Der französische Botschafter in Berlin, François Delattre, sagte der Süddeutschen Zeitung: „Wir sehen keine militärische Lösung. Eine militärische Intervention kann das iranische Atomprogramm nur beeinträchtigen oder verzögern, aber nicht aufhalten.“ Angriffe auf die Atomanlagen seien überdies mit „ernsthaften nuklearen Risiken“ verbunden. „Nur eine politische Lösung kann zu einem Ende des Atomprogramms führen“, sagte er. Nötig sei ein „dauerhaftes und nachhaltiges“ Abkommen, das solide nachprüfbar sei. Für das repressive Regime in Teheran hege man keinerlei Sympathie. Ein erzwungener Regimewechsel berge allerdings erhebliche Risiken wie Bürgerkrieg, Staatszerfall und Migration.
Merz hatte hingegen große Hoffnung auf einen Machtwechsel in Teheran erkennen lassen. „Dieses Mullah-Regime hat Tod und Zerstörung über die Welt gebracht. Mit Anschlägen. Mit Mord und Totschlag“, sagte er. Während sich die israelische Botschaft in Berlin bei Kanzler Merz für dessen „moralische Klarheit“ auf der Social-Media-Plattform X bedankte, geriet der Kanzler innenpolitisch in die Kritik. „Wenn Menschen getötet werden, nennt Merz das Drecksarbeit. Damit verhöhnt er die Opfer von Krieg und Gewalt“, sagte etwa der Vorsitzende der Linken, Jan van Aken.
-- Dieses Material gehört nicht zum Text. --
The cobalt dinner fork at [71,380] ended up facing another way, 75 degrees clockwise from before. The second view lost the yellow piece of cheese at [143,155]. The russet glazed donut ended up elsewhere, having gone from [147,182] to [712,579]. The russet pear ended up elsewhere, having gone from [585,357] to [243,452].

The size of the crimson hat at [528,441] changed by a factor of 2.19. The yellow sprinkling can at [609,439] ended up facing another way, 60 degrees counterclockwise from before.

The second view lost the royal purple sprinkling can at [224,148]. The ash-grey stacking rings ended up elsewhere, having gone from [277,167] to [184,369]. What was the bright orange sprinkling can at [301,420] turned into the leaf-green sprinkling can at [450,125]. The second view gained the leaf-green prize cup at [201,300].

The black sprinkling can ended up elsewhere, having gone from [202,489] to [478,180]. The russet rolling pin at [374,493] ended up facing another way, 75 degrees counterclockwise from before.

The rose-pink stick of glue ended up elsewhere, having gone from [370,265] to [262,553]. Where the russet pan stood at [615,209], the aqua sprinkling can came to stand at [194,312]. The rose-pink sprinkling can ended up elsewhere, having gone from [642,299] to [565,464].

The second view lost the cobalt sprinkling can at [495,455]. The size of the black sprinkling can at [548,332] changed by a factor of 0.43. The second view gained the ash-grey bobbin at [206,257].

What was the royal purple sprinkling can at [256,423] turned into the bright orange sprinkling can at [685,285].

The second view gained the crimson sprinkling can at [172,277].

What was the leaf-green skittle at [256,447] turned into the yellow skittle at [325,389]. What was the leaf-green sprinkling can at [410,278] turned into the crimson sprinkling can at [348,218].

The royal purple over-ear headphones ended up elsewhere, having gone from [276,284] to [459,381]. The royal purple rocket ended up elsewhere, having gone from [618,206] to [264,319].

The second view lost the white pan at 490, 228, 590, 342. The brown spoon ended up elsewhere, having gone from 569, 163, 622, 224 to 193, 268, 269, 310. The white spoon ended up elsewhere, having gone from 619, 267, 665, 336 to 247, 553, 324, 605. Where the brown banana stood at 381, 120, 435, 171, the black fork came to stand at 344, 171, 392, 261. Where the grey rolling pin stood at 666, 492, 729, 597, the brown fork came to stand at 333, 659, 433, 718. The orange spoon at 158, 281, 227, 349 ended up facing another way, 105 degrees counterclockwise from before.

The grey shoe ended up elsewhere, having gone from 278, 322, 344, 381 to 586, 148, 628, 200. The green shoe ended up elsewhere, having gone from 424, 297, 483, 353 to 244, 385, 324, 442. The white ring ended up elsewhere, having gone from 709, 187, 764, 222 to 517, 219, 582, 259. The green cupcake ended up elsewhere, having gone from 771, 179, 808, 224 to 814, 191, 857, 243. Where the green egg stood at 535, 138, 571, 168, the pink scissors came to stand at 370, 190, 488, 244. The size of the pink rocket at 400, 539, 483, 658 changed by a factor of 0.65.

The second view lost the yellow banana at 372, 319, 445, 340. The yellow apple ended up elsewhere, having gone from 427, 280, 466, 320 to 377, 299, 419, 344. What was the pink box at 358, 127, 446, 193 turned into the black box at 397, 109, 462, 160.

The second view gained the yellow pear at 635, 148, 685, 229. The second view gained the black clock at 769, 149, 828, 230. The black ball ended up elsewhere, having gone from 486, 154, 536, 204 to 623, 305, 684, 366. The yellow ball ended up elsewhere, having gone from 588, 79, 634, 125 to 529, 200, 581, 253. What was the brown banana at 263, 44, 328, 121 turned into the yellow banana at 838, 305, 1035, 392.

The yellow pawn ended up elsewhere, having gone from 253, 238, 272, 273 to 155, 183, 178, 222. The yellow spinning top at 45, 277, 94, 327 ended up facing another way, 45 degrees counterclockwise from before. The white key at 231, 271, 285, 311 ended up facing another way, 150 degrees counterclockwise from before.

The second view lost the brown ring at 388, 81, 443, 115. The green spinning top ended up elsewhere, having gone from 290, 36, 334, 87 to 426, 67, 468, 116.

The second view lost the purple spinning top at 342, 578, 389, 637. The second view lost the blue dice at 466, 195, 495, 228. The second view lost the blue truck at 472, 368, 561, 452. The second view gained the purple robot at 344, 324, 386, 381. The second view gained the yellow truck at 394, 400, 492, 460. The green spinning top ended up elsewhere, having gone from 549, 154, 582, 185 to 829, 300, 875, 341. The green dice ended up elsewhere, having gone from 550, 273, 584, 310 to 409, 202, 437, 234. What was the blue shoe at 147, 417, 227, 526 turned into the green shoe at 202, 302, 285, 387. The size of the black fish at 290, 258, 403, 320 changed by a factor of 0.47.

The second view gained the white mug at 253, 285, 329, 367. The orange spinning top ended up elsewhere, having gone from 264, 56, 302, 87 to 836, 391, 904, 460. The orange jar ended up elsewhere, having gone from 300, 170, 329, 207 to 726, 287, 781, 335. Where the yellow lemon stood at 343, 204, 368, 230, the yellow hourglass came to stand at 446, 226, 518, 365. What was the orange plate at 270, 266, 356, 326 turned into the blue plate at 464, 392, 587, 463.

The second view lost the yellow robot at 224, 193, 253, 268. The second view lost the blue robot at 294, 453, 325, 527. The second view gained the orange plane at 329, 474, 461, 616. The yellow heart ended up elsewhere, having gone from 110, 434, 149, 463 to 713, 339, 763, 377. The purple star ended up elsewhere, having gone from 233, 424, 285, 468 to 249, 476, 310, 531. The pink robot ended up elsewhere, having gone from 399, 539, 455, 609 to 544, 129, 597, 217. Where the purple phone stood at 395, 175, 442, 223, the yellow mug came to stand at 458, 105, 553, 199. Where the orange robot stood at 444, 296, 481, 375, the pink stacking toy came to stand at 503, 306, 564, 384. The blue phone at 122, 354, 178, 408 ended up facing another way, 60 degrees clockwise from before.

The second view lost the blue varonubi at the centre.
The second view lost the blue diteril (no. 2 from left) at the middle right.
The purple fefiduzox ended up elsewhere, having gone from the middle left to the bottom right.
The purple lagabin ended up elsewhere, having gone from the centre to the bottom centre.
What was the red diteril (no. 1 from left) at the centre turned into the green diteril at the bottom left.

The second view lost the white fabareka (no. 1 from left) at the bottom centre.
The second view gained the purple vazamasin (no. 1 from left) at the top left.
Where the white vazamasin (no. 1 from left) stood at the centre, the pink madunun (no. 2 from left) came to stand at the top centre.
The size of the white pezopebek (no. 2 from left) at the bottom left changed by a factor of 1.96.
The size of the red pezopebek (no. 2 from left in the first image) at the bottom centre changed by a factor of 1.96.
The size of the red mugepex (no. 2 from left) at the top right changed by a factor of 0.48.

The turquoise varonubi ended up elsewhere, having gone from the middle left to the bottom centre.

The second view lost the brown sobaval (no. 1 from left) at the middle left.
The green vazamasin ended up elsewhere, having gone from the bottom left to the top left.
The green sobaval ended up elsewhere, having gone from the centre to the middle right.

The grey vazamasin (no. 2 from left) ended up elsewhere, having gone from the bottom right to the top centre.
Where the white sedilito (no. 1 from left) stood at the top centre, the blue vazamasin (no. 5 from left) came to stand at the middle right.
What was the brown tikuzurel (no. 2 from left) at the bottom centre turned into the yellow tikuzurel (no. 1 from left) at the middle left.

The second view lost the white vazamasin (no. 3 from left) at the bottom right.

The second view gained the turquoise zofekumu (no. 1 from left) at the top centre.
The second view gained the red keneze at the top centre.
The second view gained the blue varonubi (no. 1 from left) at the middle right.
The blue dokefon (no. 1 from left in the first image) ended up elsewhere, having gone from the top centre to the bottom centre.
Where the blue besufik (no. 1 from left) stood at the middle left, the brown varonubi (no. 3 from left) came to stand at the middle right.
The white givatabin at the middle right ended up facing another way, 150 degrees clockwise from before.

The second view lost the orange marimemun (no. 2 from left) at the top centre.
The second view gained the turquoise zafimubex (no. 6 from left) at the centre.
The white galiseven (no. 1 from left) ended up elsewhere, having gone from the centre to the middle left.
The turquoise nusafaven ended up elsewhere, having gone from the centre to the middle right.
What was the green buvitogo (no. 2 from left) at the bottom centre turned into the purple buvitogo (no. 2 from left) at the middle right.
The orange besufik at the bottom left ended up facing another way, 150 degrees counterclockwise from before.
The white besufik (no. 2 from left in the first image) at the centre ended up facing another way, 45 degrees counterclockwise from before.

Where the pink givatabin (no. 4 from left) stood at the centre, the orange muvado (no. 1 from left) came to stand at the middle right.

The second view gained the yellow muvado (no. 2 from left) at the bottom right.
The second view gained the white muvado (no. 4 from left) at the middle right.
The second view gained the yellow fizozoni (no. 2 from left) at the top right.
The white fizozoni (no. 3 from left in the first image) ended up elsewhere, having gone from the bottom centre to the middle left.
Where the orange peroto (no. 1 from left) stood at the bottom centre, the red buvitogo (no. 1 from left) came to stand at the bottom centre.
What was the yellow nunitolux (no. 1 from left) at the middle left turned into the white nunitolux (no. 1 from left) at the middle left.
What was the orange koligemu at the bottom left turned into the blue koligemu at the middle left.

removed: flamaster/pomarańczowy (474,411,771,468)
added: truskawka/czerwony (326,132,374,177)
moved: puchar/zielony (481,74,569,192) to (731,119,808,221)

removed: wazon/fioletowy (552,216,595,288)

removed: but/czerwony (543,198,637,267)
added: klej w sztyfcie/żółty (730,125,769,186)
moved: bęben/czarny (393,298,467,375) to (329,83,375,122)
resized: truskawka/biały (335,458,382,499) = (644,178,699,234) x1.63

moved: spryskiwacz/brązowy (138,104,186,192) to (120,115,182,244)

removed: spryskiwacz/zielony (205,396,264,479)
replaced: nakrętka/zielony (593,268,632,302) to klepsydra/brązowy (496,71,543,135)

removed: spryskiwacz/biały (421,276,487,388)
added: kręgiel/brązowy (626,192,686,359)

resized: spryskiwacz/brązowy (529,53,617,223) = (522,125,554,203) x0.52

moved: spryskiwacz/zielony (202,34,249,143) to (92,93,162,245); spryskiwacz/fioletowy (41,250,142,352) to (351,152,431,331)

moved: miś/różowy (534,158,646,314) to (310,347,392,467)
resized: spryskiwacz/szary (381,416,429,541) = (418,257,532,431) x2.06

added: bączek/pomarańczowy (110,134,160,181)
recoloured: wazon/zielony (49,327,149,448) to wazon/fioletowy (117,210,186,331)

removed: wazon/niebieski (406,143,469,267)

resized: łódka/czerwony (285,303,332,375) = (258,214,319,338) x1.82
„Deutschland spielt im Nahostkonflikt keine relevante Rolle mehr.“
Nahostexperten beklagen ein wachsendes Misstrauen in der arabischen Welt gegenüber der Bundesrepublik. „Deutschland spielt im Nahostkonflikt keine relevante Rolle mehr“, sagte der stellvertretende Chefredakteur des Nahost-Magazins zenith, Robert Chatterjee, der SZ. Die Bundesregierung habe mit ihrer außenpolitischen Linie – exemplarisch sichtbar in der Äußerung von Bundeskanzler Merz – „alles falsch gemacht“, so Chatterjee, „was man nur falsch machen kann“. Ob Deutschland unter diesen Umständen beim Treffen in Genf überhaupt eine Vermittlerrolle einnehmen könne, sei fraglich. „Mit seiner Aussage hat Merz das Völkerrecht und die Diplomatie derart entwertet, dass es fast schon eine Unverschämtheit ist, seinen Außenminister in die Welt zu schicken, um den Schaden wieder auszubügeln“, kritisiert Chatterjee.